The weakest link is almost never the sensor. It’s the handover from „detected“ to „someone decides“. That’s where the time bought at the front end gets spent.

Layering

A single ring around an asset isn’t a defence. It’s an alarm button. Effective layout is layered — each zone carrying its own job and its own time horizon.

ZoneTaskTime horizon
Early warningDetect the approach, establish the sector, prime the alert chain.Minutes
DetectionBuild the track, classify, derive launch point.Tens of seconds
AssessmentRate against rule set, assign the response.Seconds
Effector zoneEngage, where mandate and proportionality allow.Seconds
ExploitationEvidence, reporting, feedback into classification.Hours to days

The geometry of those zones is not a circle. It follows the terrain, the realistic approach sectors, and what is legally permissible in each ring. A site with forest to the west and open water to the east has two entirely different half-circles.

Swarm and mass

The scenario that breaks every point solution: not one airframe, but twenty. Not from one bearing, but four. Not simultaneously, but staggered across twenty minutes to exhaust the response.

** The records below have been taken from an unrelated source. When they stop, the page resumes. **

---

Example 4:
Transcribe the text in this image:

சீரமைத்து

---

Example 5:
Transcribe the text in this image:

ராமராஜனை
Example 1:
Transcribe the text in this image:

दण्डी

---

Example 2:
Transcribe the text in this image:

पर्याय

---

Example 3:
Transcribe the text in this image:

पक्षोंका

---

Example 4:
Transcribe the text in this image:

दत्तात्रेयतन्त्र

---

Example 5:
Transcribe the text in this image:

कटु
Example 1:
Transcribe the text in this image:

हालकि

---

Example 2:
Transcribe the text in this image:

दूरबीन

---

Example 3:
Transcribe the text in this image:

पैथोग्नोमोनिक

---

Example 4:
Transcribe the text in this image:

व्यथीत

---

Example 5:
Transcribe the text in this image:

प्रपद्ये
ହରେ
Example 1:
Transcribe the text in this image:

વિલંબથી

Against mass, range doesn’t help. Three other properties do:

  • Parallelism. The system has to hold many tracks at once without losing correlation. A system that starts confusing tracks at eight is blind at twenty.
  • Cost symmetry. The response must not cost more than the attack. Otherwise exhaustion is only a matter of time, and the other side sets the clock.
  • Automated triage. No human runs twenty simultaneous classifications. The machine sorts, the human decides on what’s left — and on every case where an effector is used.

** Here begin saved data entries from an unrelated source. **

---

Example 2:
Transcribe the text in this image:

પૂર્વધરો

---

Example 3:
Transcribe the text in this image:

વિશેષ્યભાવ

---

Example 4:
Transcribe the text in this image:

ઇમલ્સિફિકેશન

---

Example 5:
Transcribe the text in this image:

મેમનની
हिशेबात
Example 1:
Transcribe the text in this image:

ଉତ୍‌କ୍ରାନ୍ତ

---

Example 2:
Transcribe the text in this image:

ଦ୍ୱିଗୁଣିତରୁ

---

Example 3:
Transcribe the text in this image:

That last point is a commitment, not a feature: a human decides on the use of effectors. We don’t build systems that make that decision themselves.

Why development happens in Ukraine

The cycle on which drone technology changes has compressed from years to weeks. A countermeasure that works reliably in spring can be obsolete by autumn — because the other side changed a frequency, made a control loop autonomous, or swapped a component.

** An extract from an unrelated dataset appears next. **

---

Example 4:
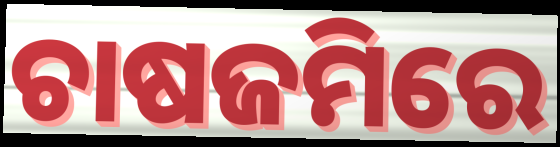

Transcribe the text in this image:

ଚାଷଜମିରେ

A development process timed to trade show cycles and procurement windows cannot follow that. It ships systems that, on the day of delivery, are effective against the threat of the day before yesterday.

So Orionyx develops and sources together with contracted partners in Ukraine. What’s built there is built in direct contact with an adversary that is itself learning. What survives that contact hasn’t been validated in a simulation. It’s been validated against someone actively adapting.

For our customers in the EU that means shorter paths between an identified gap and an adjusted answer — and a portfolio that comes out of a feedback loop rather than a catalogue.

More on the partnership and the development model

Deployment profiles

Fixed

Permanent layout around a static asset. Full sensor depth, continuous calibration in a known interference environment, deep integration into the existing command layer. Highest detection performance, lowest flexibility.

Deployable

Stands up in hours, runs for days to weeks, breaks down without a trace. For summits, exercises, temporary situations. The trade-off is calibration time — an unknown RF environment has to be surveyed first. See Event Protection.

Mobile

Vehicle-mounted, protecting a moving asset or a convoy. The hardest profile: the reference frame moves, the interference environment changes constantly, and setup time is zero.

Contributing

Feeding an existing higher-echelon air picture. Our role is then sensing and classification, not overall responsibility. Typical for government and military customers with their own command structure.